LAMANRETORIK, Bandar Lampung — DPRD Provinsi Lampung mendesak aparat penegak hukum dan instansi terkait untuk memperketat pengawasan terhadap peredaran rokok ilegal yang masih marak di wilayah Lampung. Langkah ini dinilai penting untuk melindungi penerimaan negara serta menjaga keberlangsungan industri rokok yang legal.
Anggota Komisi I DPRD Provinsi Lampung, Budiman AS, mengatakan pengawasan dan penindakan perlu dilakukan secara konsisten dan menyeluruh, mulai dari jalur masuk hingga peredaran di tingkat konsumen.
Ia menyampaikan, meskipun Kantor Wilayah Direktorat Jenderal Bea dan Cukai (DJBC) Sumatera Bagian Barat (Sumbagbar) mencatat penerimaan negara sebesar Rp2,53 triliun sepanjang 2025 atau melampaui target hingga 363 persen, peredaran rokok ilegal masih menjadi persoalan serius di Lampung.

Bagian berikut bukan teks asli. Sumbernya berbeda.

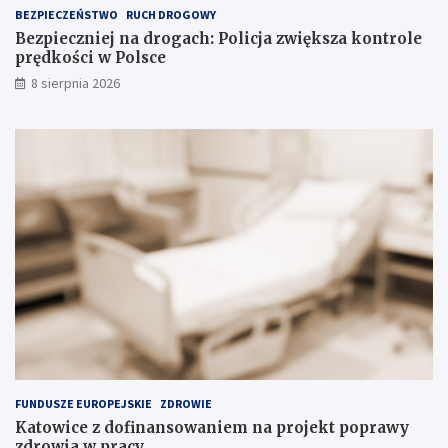
a
BEZPIECZEŃSTWO
RUCH DROGOWY
d
Bezpieczniej na drogach: Policja zwiększa kontrole
o
prędkości w Polsce
w
i
8 sierpnia 2026
s
k
u
FUNDUSZE EUROPEJSKIE
ZDROWIE
Katowice z dofinansowaniem na projekt poprawy
zdrowia w pracy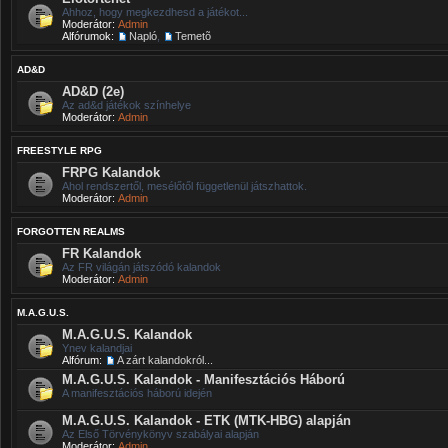
Ahhoz, hogy megkezdhesd a játékot...
Moderátor:
Admin
Alfórumok:
Napló
,
Temetõ
AD&D
AD&D (2e)
Az ad&d játékok színhelye
Moderátor:
Admin
FREESTYLE RPG
FRPG Kalandok
Ahol rendszertől, mesélőtől függetlenül játszhattok.
Moderátor:
Admin
FORGOTTEN REALMS
FR Kalandok
Az FR világán játszódó kalandok
Moderátor:
Admin
M.A.G.U.S.
M.A.G.U.S. Kalandok
Ynev kalandjai
Alfórum:
A zárt kalandokról...
M.A.G.U.S. Kalandok - Manifesztációs Háború
A manifesztációs háború idején
M.A.G.U.S. Kalandok - ETK (MTK-HBG) alapján
Az Első Törvénykönyv szabályai alapján
Moderátor:
Admin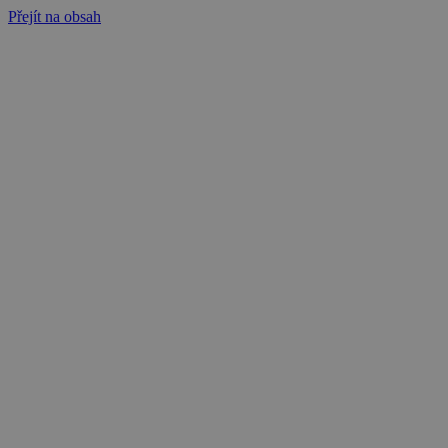
Přejít na obsah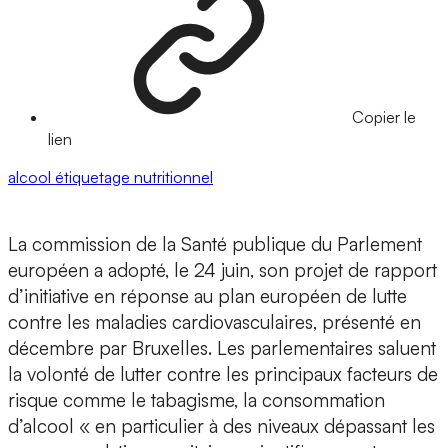
Copier le
lien
alcool
étiquetage nutritionnel
La commission de la Santé publique du Parlement
européen a adopté, le 24 juin, son projet de rapport
d’initiative en réponse au plan européen de lutte
contre les maladies cardiovasculaires, présenté en
décembre par Bruxelles. Les parlementaires saluent
la volonté de lutter contre les principaux facteurs de
risque comme le tabagisme, la consommation
d’alcool « en particulier à des niveaux dépassant les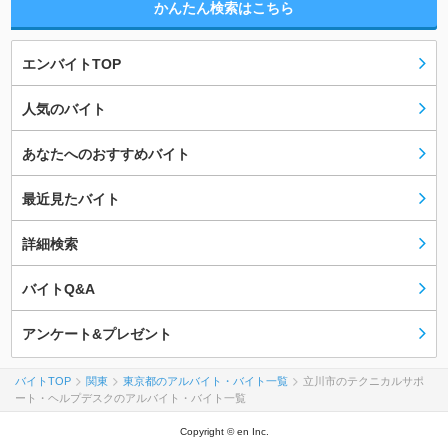
かんたん検索はこちら
エンバイトTOP
人気のバイト
あなたへのおすすめバイト
最近見たバイト
詳細検索
バイトQ&A
アンケート&プレゼント
バイトTOP
関東
東京都のアルバイト・バイト一覧
立川市のテクニカルサポ
ート・ヘルプデスクのアルバイト・バイト一覧
Copyright © en Inc.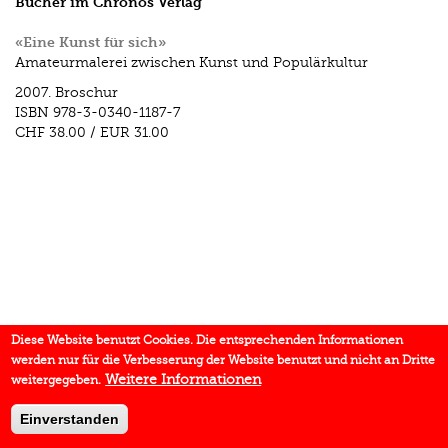
Bücher im Chronos Verlag
«Eine Kunst für sich»
Amateurmalerei zwischen Kunst und Populärkultur
2007.
Broschur
ISBN
978-3-0340-1187-7
CHF 38.00
/
EUR 31.00
Diese Website benutzt Cookies. Die entsprechenden Informationen
werden nur für die Verbesserung der Website benutzt und nicht an Dritte
Weitere Informationen
weitergegeben.
Einverstanden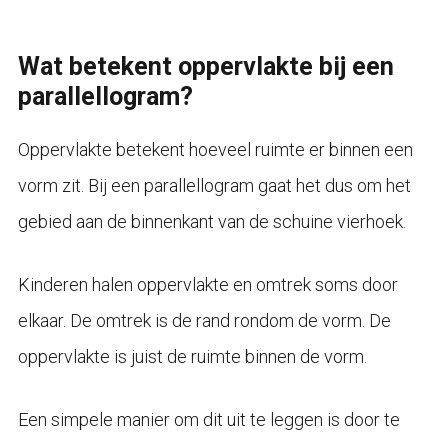
Wat betekent oppervlakte bij een
parallellogram?
Oppervlakte betekent hoeveel ruimte er binnen een
vorm zit. Bij een parallellogram gaat het dus om het
gebied aan de binnenkant van de schuine vierhoek.
Kinderen halen oppervlakte en omtrek soms door
elkaar. De omtrek is de rand rondom de vorm. De
oppervlakte is juist de ruimte binnen de vorm.
Een simpele manier om dit uit te leggen is door te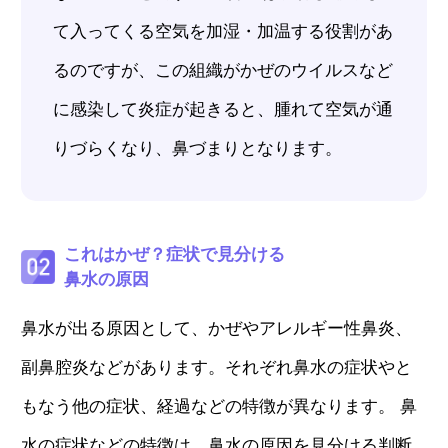
て入ってくる空気を加湿・加温する役割があ
るのですが、この組織がかぜのウイルスなど
に感染して炎症が起きると、腫れて空気が通
りづらくなり、鼻づまりとなります。
これはかぜ？症状で見分ける
鼻水の原因
鼻水が出る原因として、かぜやアレルギー性鼻炎、
副鼻腔炎などがあります。それぞれ鼻水の症状やと
もなう他の症状、経過などの特徴が異なります。 鼻
水の症状などの特徴は、鼻水の原因を見分ける判断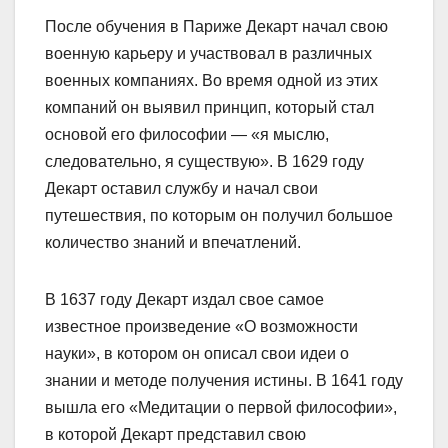
После обучения в Париже Декарт начал свою
военную карьеру и участвовал в различных
военных компаниях. Во время одной из этих
компаний он выявил принцип, который стал
основой его философии — «я мыслю,
следовательно, я существую». В 1629 году
Декарт оставил службу и начал свои
путешествия, по которым он получил большое
количество знаний и впечатлений.
В 1637 году Декарт издал свое самое
известное произведение «О возможности
науки», в котором он описал свои идеи о
знании и методе получения истины. В 1641 году
вышла его «Медитации о первой философии»,
в которой Декарт представил свою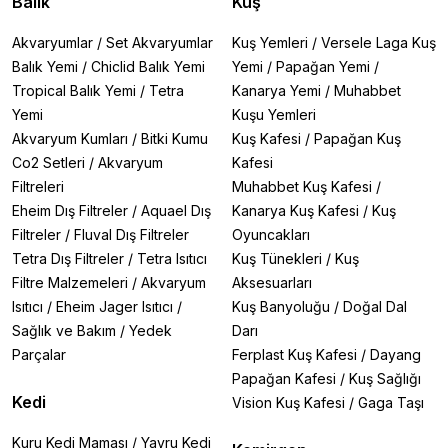
de deneyimli akvaryum hobistleri tarafından güvenle
Balık
Kuş
tercih edilmektedir.
Akvaryumlar
/
Set Akvaryumlar
Kuş Yemleri
/
Versele Laga Kuş
Jeneca'nın
USB kablolu ve pilli dip süpürgeleri
, kum
Balık Yemi
/
Chiclid Balık Yemi
Yemi
/
Papağan Yemi
/
ve atıkları kolayca temizlerken kullanıcıya zaman
Tropical Balık Yemi
/
Tetra
Kanarya Yemi
/
Muhabbet
kazandırır.
150 cm’lik dip sifonu
, ulaşılması zor
Yemi
Kuşu Yemleri
alanlarda etkili temizlik sağlar.
50 cm uzunluğundaki
plastik bitki maşası
Akvaryum Kumları
/
Bitki Kumu
ise bitki düzenlemelerinde hassas
Kuş Kafesi
/
Papağan Kuş
müdahaleler için idealdir.
Co2 Setleri
/
Akvaryum
Kafesi
Filtreleri
Muhabbet Kuş Kafesi
/
✅
Kolay kullanım ve hafif tasarım
Eheim Dış Filtreler
/
Aquael Dış
Kanarya Kuş Kafesi
/
Kuş
✅
Akvaryum temizliğinde hızlı ve etkili çözümler
Filtreler
/
Fluval Dış Filtreler
Oyuncakları
✅
Bitki ve kum düzenlemesinde yüksek kontrol
✅
Tetra Dış Filtreler
Tatlı su ve tuzlu su akvaryumlarıyla uyumlu
/
Tetra Isıtıcı
Kuş Tünekleri
/
Kuş
Filtre Malzemeleri
/
Akvaryum
Aksesuarları
Öne Çıkan Ürünler:
Isıtıcı
/
Eheim Jager Isıtıcı
/
Kuş Banyoluğu
/
Doğal Dal
Sağlık ve Bakım
/
Yedek
Darı
Jeneca Plastik Bitki Maşası (50cm):
Bitkili
Parçalar
Ferplast Kuş Kafesi
/
Dayang
akvaryumlarınızda kolay düzenleme yapmanızı
sağlayan uzun ve dayanıklı maşa.
Papağan Kafesi
/
Kuş Sağlığı
Jeneca USB Kablolu ve Pilli Dip Süpürgesi:
Elektrikli
Kedi
Vision Kuş Kafesi
/
Gaga Taşı
pratik kullanımıyla akvaryum tabanınızdaki kirleri
kolayca temizleyin.
Kuru Kedi Maması
/
Yavru Kedi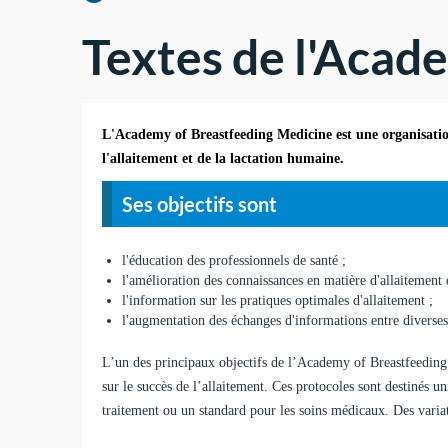
Textes de l'Acad
L'Academy of Breastfeeding Medicine est une organisation
l'allaitement et de la lactation humaine.
Ses objectifs sont
l'éducation des professionnels de santé ;
l'amélioration des connaissances en matière d'allaitement 
l'information sur les pratiques optimales d'allaitement ;
l'augmentation des échanges d'informations entre diverses
L’un des principaux objectifs de l’Academy of Breastfeeding 
sur le succès de l’allaitement. Ces protocoles sont destinés u
traitement ou un standard pour les soins médicaux. Des variat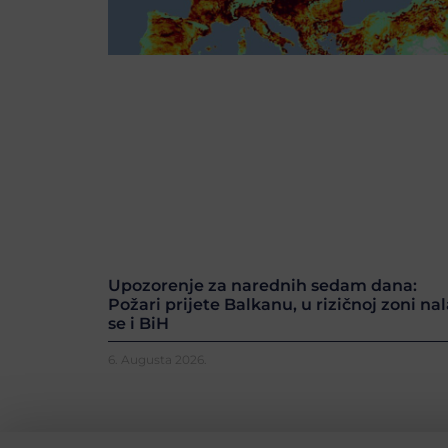
Upozorenje za narednih sedam dana:
Požari prijete Balkanu, u rizičnoj zoni nal
se i BiH
6. Augusta 2026.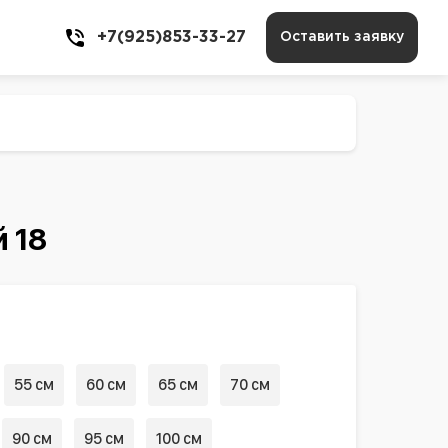
+7(925)853-33-27
Оставить заявку
 18
55 см
60 см
65 см
70 см
90 см
95 см
100 см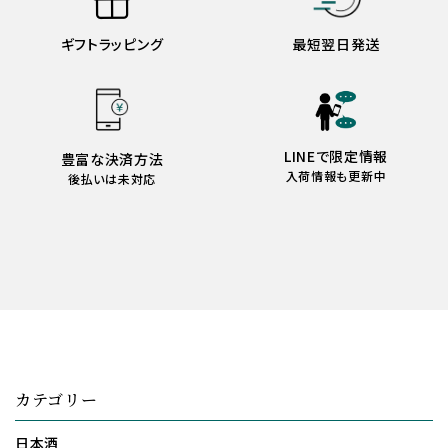
ギフトラッピング
最短翌日発送
LINEで限定情報
豊富な決済方法
入荷情報も更新中
後払いは未対応
カテゴリー
日本酒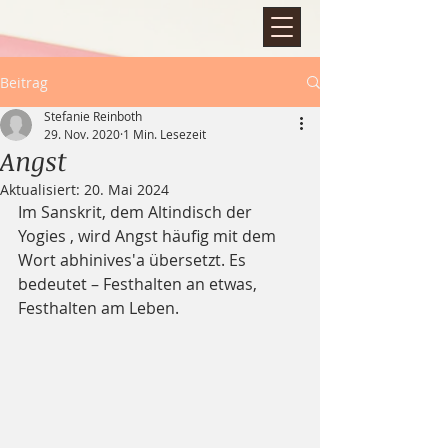
Beitrag
Stefanie Reinboth
29. Nov. 2020
1 Min. Lesezeit
Angst
Aktualisiert:
20. Mai 2024
Im Sanskrit, dem Altindisch der 
Yogies , wird Angst häufig mit dem 
Wort abhinives′a übersetzt. Es 
bedeutet – Festhalten an etwas, 
Festhalten am Leben.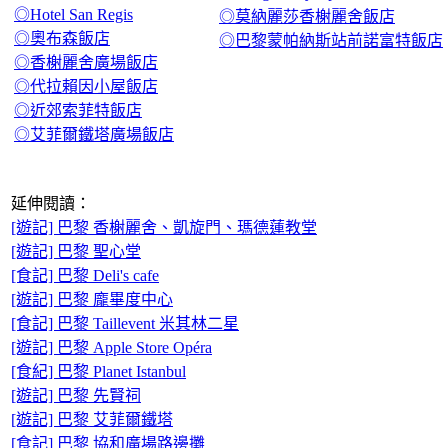
◎Hotel San Regis
◎莫納麗莎香榭麗舍飯店
◎奧布森飯店
◎巴黎蒙帕納斯站前諾富特飯店
◎香榭麗舍廣場飯店
◎代拉賴因小屋飯店
◎近郊索菲特飯店
◎艾菲爾鐵塔廣場飯店
延伸閱讀：
[遊記] 巴黎 香榭麗舍、凱旋門、瑪德蓮教堂
[遊記] 巴黎 聖心堂
[食記] 巴黎 Deli's cafe
[遊記] 巴黎 龐畢度中心
[食記] 巴黎 Taillevent 米其林二星
[遊記] 巴黎 Apple Store Opéra
[食紀] 巴黎 Planet Istanbul
[遊記] 巴黎 先賢祠
[遊記] 巴黎 艾菲爾鐵塔
[食記] 巴黎 協和廣場路邊攤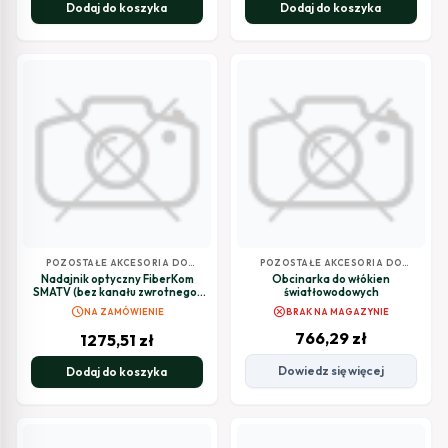
Dodaj do koszyka
Dodaj do koszyka
POZOSTAŁE AKCESORIA DO
POZOSTAŁE AKCESORIA DO
TELEWIZJI SATELITARNEJ
TELEWIZJI SATELITARNEJ
Nadajnik optyczny FiberKom
Obcinarka do włókien
SMATV (bez kanału zwrotnego)
światłowodowych
1310nm, Po 3dBm
schedule
cancel
NA ZAMÓWIENIE
BRAK NA MAGAZYNIE
766,29
zł
1275,51
zł
Dowiedz się więcej
Dodaj do koszyka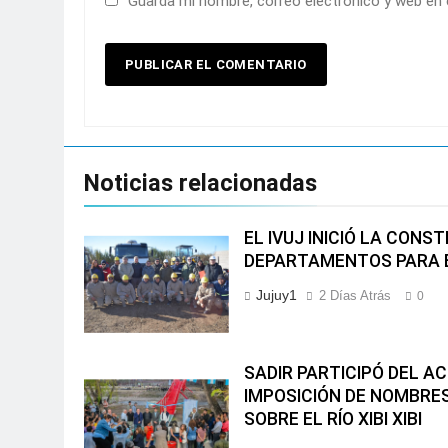
Guarda mi nombre, correo electrónico y web en
Noticias relacionadas
EL IVUJ INICIÓ LA CONS
DEPARTAMENTOS PARA E
Jujuy1
2 Días Atrás
0
SADIR PARTICIPÓ DEL A
IMPOSICIÓN DE NOMBRE
SOBRE EL RÍO XIBI XIBI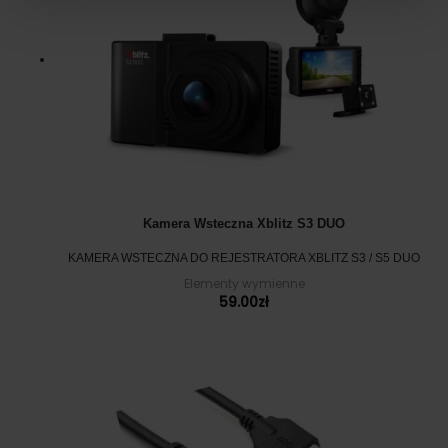
Kamera Wsteczna Xblitz S3 DUO
KAMERA WSTECZNA DO REJESTRATORA XBLITZ S3 / S5 DUO
Elementy wymienne
59.00
zł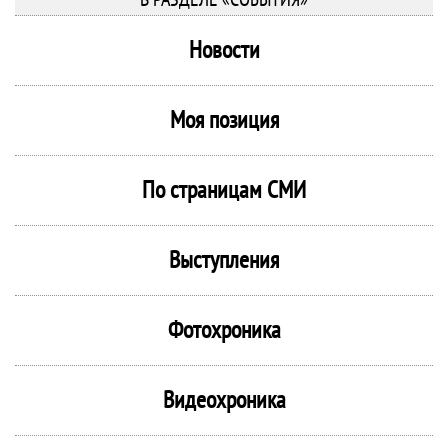
Новости
Моя позиция
По страницам СМИ
Выступления
Фотохроника
Видеохроника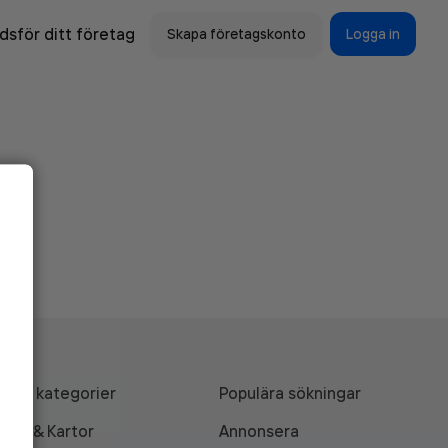
sför ditt företag
Skapa företagskonto
Logga in
Alla kategorier
Populära sökningar
API & Kartor
Annonsera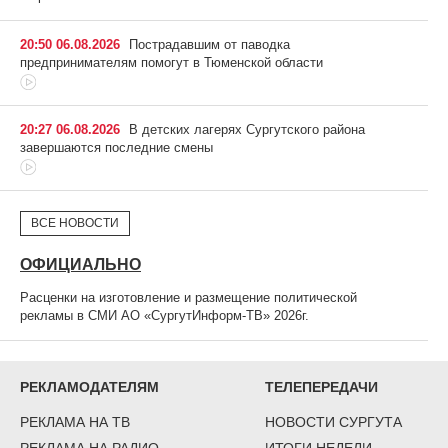
20:50 06.08.2026
Пострадавшим от паводка
предпринимателям помогут в Тюменской области
20:27 06.08.2026
В детских лагерях Сургутского района
завершаются последние смены
ВСЕ НОВОСТИ
ОФИЦИАЛЬНО
Расценки на изготовление и размещение политической
рекламы в СМИ АО «СургутИнформ-ТВ» 2026г.
РЕКЛАМОДАТЕЛЯМ
ТЕЛЕПЕРЕДАЧИ
РЕКЛАМА НА ТВ
НОВОСТИ СУРГУТА
РЕКЛАМА НА РАДИО
ИТОГИ НЕДЕЛИ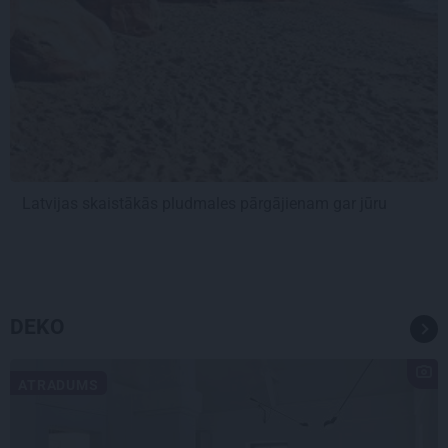
Latvijas skaistākās pludmales pārgājienam gar jūru
DEKO
ATRADUMS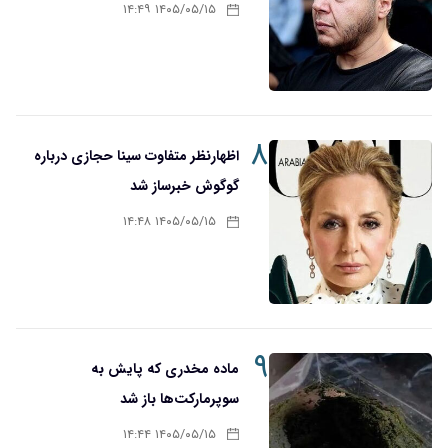
۱۴۰۵/۰۵/۱۵ ۱۴:۴۹
۸
اظهارنظر متفاوت سینا حجازی درباره
گوگوش خبرساز شد
۱۴۰۵/۰۵/۱۵ ۱۴:۴۸
۹
ماده مخدری که پایش به
سوپرمارکت‌ها باز شد
۱۴۰۵/۰۵/۱۵ ۱۴:۴۴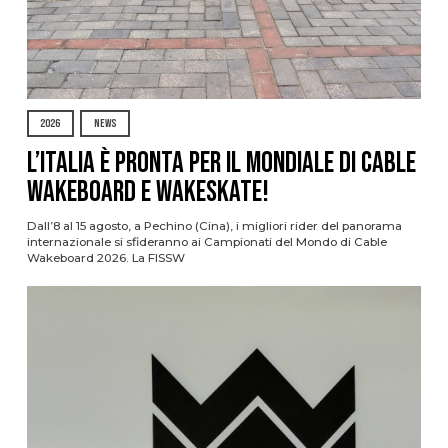
2026
NEWS
L’Italia è pronta per il Mondiale di Cable
Wakeboard e Wakeskate!
Dall’8 al 15 agosto, a Pechino (Cina), i migliori rider del panorama
internazionale si sfideranno ai Campionati del Mondo di Cable
Wakeboard 2026. La FISSW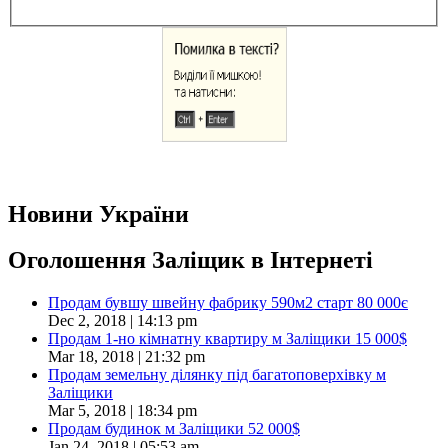
Новини України
Оголошення Заліщик в Інтернеті
Продам бувшу швейну фабрику 590м2 старт 80 000є
Dec 2, 2018 | 14:13 pm
Продам 1-но кімнатну квартиру м Заліщики 15 000$
Mar 18, 2018 | 21:32 pm
Продам земельну ділянку під багатоповерхівку м
Заліщики
Mar 5, 2018 | 18:34 pm
Продам будинок м Заліщики 52 000$
Jan 24, 2018 | 05:53 am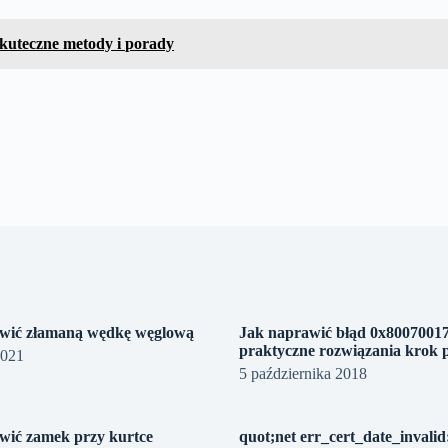
skuteczne metody i porady
wić złamaną wędkę węglową
Jak naprawić błąd 0x80070017
praktyczne rozwiązania krok 
2021
5 października 2018
wić zamek przy kurtce
quot;net err_cert_date_invalid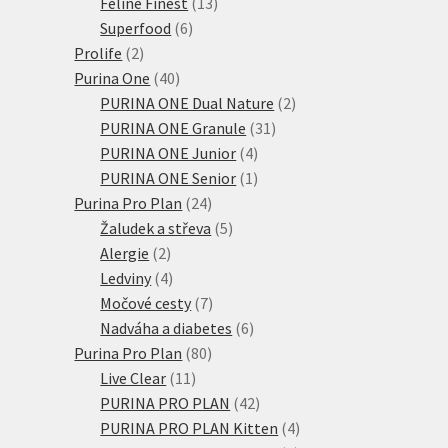
produktů
13
Feline Finest
13
6
produktů
Superfood
6
2
produktů
Prolife
2
produkty
40
Purina One
40
produktů
2
PURINA ONE Dual Nature
2
31
produkty
PURINA ONE Granule
31
4
produktů
PURINA ONE Junior
4
produkty
1
PURINA ONE Senior
1
24
produkt
Purina Pro Plan
24
produktů
5
Žaludek a střeva
5
2
produktů
Alergie
2
produkty
4
Ledviny
4
produkty
7
Močové cesty
7
produktů
6
Nadváha a diabetes
6
80
produktů
Purina Pro Plan
80
11
produktů
Live Clear
11
produktů
42
PURINA PRO PLAN
42
produktů
4
PURINA PRO PLAN Kitten
4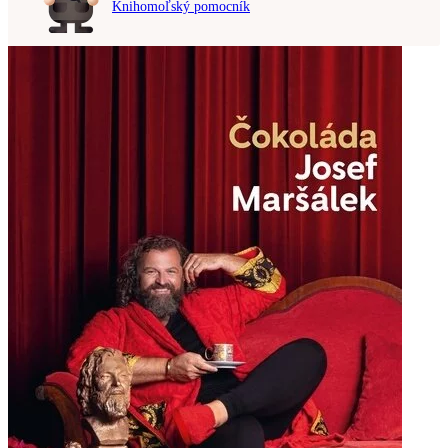
Knihomoľský pomocník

“Kami mengapresiasi capaian Bea Cukai. Namun, pengawasan terhadap rokok ilegal harus terus diperketat agar tidak merugikan negara dan pelaku usaha yang patuh aturan,” ujar Budiman, Kamis (22/1/2026).
Menurutnya, maraknya rokok ilegal tidak hanya berdampak pada penerimaan cukai, tetapi juga mengancam keberlangsungan industri rokok resmi dan penyerapan tenaga kerja.
Budiman juga menyoroti faktor ekonomi yang mendorong sebagian masyarakat memilih rokok ilegal karena harga lebih murah. Ia menegaskan alasan tersebut tidak dapat dijadikan pembenaran untuk membeli atau mengedarkan barang ilegal.
Ia mengajak masyarakat untuk lebih sadar terhadap dampak kesehatan dan ekonomi dari kebiasaan merokok, serta tidak ikut memperkuat peredaran rokok ilegal.
Lebih lanjut, Budiman menekankan pentingnya memutus mata rantai distribusi rokok ilegal. Ia menyebut sejumlah jalur rawan seperti Pelabuhan Bakauheni dan jalur lintas Sumatera perlu mendapat perhatian khusus.
“Pengawasan harus dilakukan dari hulu ke hilir dengan sinergi antara Bea Cukai, Kepolisian, dan TNI,” tegasnya.
Sebagai informasi, sepanjang 2025 Bea Cukai Sumbagbar berhasil mengamankan 62,5 juta batang rokok ilegal dengan potensi kerugian negara yang berhasil diselamatkan mencapai Rp61,67 miliar.